Columbus man seeks to be Ohio's second out judge

Columbus--A former Stonewall Democrats officer is vying to become Ohio’s second openly gay judge.

If he succeeds in his run for Franklin County Common Pleas Court, Shawn Dingus, 36, of Columbus, will be Ohio’s first such judge to ascend to the bench by election.

Montgomery County Common Pleas Judge Mary Wiseman, the first out lesbian on an Ohio bench, was appointed by Gov. Ted Strickland to fill an unexpired term last October. She is also on the ballot November 4.

Dingus, who is a former vice president of the Stonewall Democrats of Central Ohio, said that honor is important to him. He has worked on the campaigns of three Franklin County gay judicial candidates over the years. All were good campaigns, though not winners on election day. The most recent was Bill Hedrick in 2004.

Dingus also helped Chad Foust in his bid for Ohio House in 2002.

In his race, Dingus is squaring off against Republican Richard Sheward of New Albany, who has been on the bench 18 years.

Dingus says he has two advantages over his opponent. The first is his judicial temperament.

“The Common Pleas Court deals with the public more than any other,” said Dingus. “My opponent can be abrasive.”

Dingus said he has experienced that side of his opponent while practicing in his court, and other attorneys have, too. In its 2008 performance poll of Franklin County Common Pleas judges, the Columbus Bar Association ranked Sheward 16th of 17 in judicial temperament.

That poll of practicing attorneys also found Sheward 17 of 17 in objectivity, below average in legal knowledge, tied for lowest score in sentencing, and ranking 16 of 17 overall.

Dingus, who passed the bar in 1998, graduated in the top ten percent of his University of Akron law school class with a cum laude distinction.

Before starting his own practice five years ago, Dingus worked as an assistant prosecuting attorney in Morrow County where he also represented the county’s Children Services agency.

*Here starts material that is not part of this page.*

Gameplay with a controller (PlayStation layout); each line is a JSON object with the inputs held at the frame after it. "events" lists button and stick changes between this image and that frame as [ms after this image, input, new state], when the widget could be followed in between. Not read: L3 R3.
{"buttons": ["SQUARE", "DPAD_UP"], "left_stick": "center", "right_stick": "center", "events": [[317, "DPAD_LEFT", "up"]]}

While with a firm and as a sole practitioner, Dingus says he has a wealth of experience representing both plaintiffs and defendants in both civil and criminal actions. He has also represented clients in probate court.

“I bring more practical experience in various courts to the job than my opponent,” says Dingus, “even though he can claim he has been on the bench longer.”

Dingus has also been a member of the Democratic Party’s judicial screening committee for seven years.

In his current practice, Dingus represents LGBT clients in family court and in matters concerning custody. He also does planning for LGBT couples.

Dingus plays sports in gay leagues. He lives in western Columbus with his partner Wayne Henry.

Dingus said that although he is running as an out gay man, the issue has not come up publicly in the race.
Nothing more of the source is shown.